The man pages for tar and gtar are the same file. The info files give a large diff. This is due to the presence of a timestamp and a lot of generated cross-references. The executables are also very different.
The self-compile tar is 8 bytes larger. The build id is different and there are differences scattered throughout the file. Many of these are just single bytes and probably different offsets to functions. This idea is consistent with the difference in output of readelf -a tar. All the function names are there in the same order, but many numbers are different.
Just like ar and tar files, rpm files contain timestamps which can be seen with rpm -qvlp tar The timestamps of the compiled files have the time of the build as their how to create binary package from source code stamp. The Fedora package showed more differences with the published package than the Debian package did and unlike the Debian case, not all of the differences how to create binary package from source code be explained.
The executable built from the published sources is so different from the published executable that it is not easy to know if it will function the same way. Only two files differed: The man files differed, as in the deb file, due to their timestamp.
The tar binary contained a surprise: The debug information was not stripped. Stripping the file completely reduced the difference in size to 48 bytes. The build id was different and the published version contained a. Apart from the header and the last 2k bytes the files were identical. Conclusion A cherished characteristic of computers is their deterministic behaviour: This makes it possible, in theory, to build binary packages from source packages that are bit for bit identical to the published binary packages.
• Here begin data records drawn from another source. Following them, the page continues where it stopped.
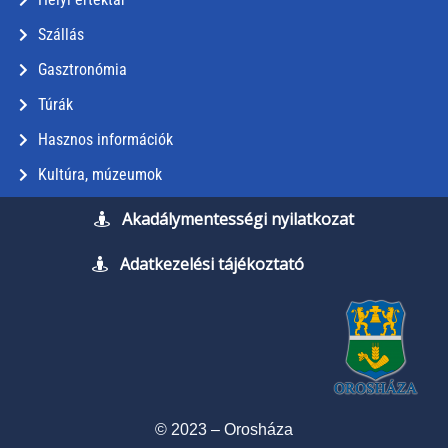
Szállás
Gasztronómia
Túrák
Hasznos információk
Kultúra, múzeumok
Akadálymentességi nyilatkozat
Adatkezelési tájékoztató
© 2023 – Orosháza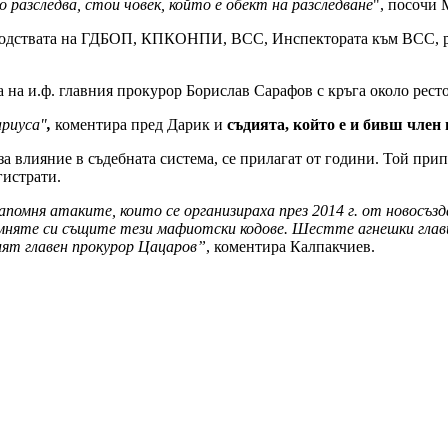
 разследва, стои човек, който е обект на разследване
", посочи 
ководствата на ГДБОП, КПКОНПИ, ВСС, Инспектората към ВСС, р
 на и.ф. главния прокурор Борислав Сарафов с кръга около рест
ариуса"
,
коментира пред Дарик и
съдията, който е и бивш член
за влияние в съдебната система, се прилагат от години. Той при
гистрати.
апомня атаките, които се организираха през 2014 г. от новосъ
няте си същите тези мафиотски кодове. Шестте агнешки главич
ият главен прокурор Цацаров”
, коментира Калпакчиев.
In practice however, building a binary package results in a different file each time. This is mostly due to timestamps stored in the builds. They may be due to any number of differences in the build environment. If these can be eliminated, the builds will be more predictable. Binary package would need to contain a description of the environment in which they were built. Compiling software is resource intensive and it is valuable to have someone compile software for you. Unless it is possible to verify that compiled software corresponds to the source code it claims to correspond to, one has to trust the service that compiles the software.
Based on a test with a simple package, tar, there is hope that with relatively minor changes to the build tools it is possible to make bit perfect builds. One advantage of the Open Build Service has is that it documents the build environment and allows you to recreate it relatively precisely not exactly though OBS handles building the debuginfo packages so I'm guessing this is why rpmbuild didn't strip the how to create binary package from source code.
On slashdot, an anonymous coward noted also that osc is the tool of choice and even claimed to have gotten identical builds. I have not yet verified that, but it sounds great. The mentioned package, build-compare, has some scripts that are meant to compare package whilst ignoring variable parts of the build.
It's not mandatory or anything, of how to create binary package from source code It builds using a chroot, I believe, so it does indeed probably lead to very close or identical results. It is of course limited to building for the architecture of how to create binary package from source code system it is on, OBS does not have that problem as it uses clean VM's each time it builds.
That makes builds even more reliable and easy to perfectly reproduce.